**WHAT NEEDS TO BE DONE**
Where a picture appears, leave it out; copy everything else in the records exactly.
Start of INFORMATION PROVIDED
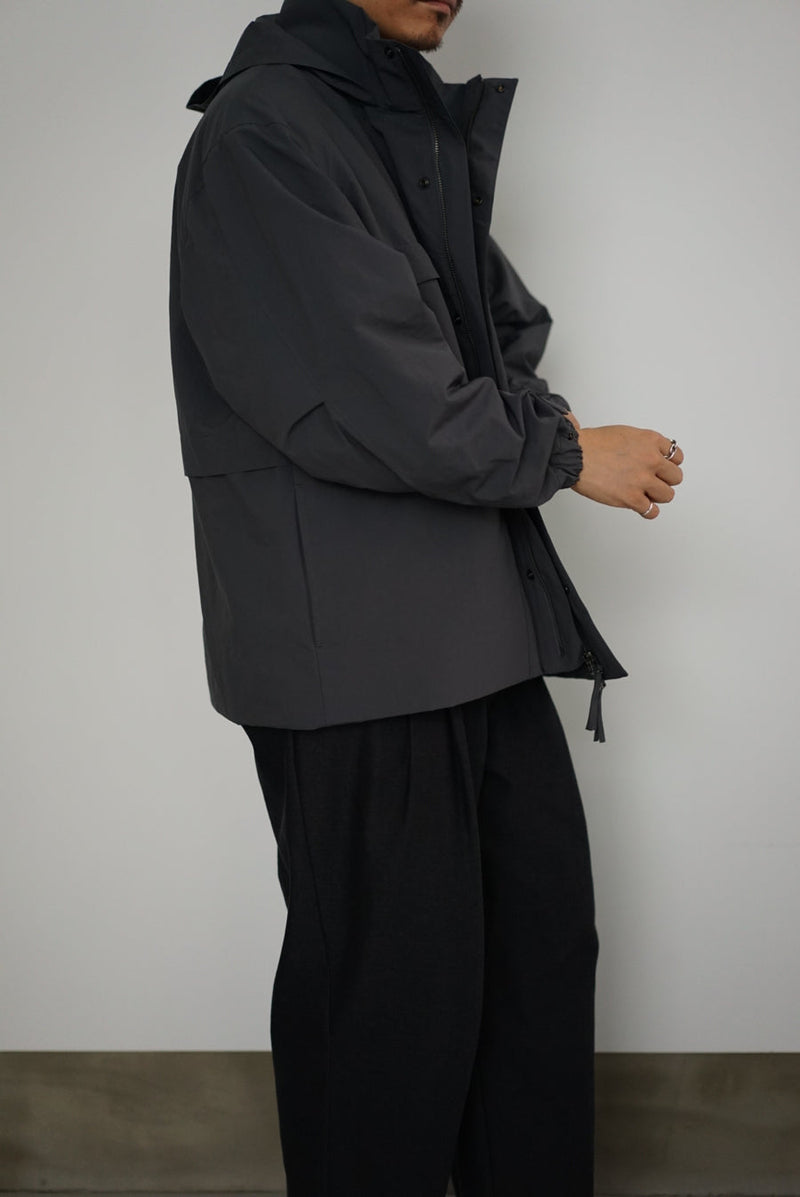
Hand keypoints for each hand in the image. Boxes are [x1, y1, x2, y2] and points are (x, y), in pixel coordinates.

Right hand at [570, 425, 684, 518]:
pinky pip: (652, 511)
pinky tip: (640, 506)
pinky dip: (647, 511)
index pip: (677, 457)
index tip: (663, 469)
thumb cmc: (593, 444)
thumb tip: (650, 455)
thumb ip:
End of INFORMATION PROVIDED
**OUTPUT BELOW**
Hand keypoints for each hand in the image. Boxes are [x1, y1, x2, y2] and points are (x, y), in pixel coordinates.

Right hand at [570, 425, 684, 518]:
pinky pip: (652, 511)
pinky tip: (640, 506)
pinky dip: (647, 511)
index pip: (677, 457)
index tip: (663, 469)
thumb cmc: (593, 444)
thumb tip: (650, 455)
thumb ip:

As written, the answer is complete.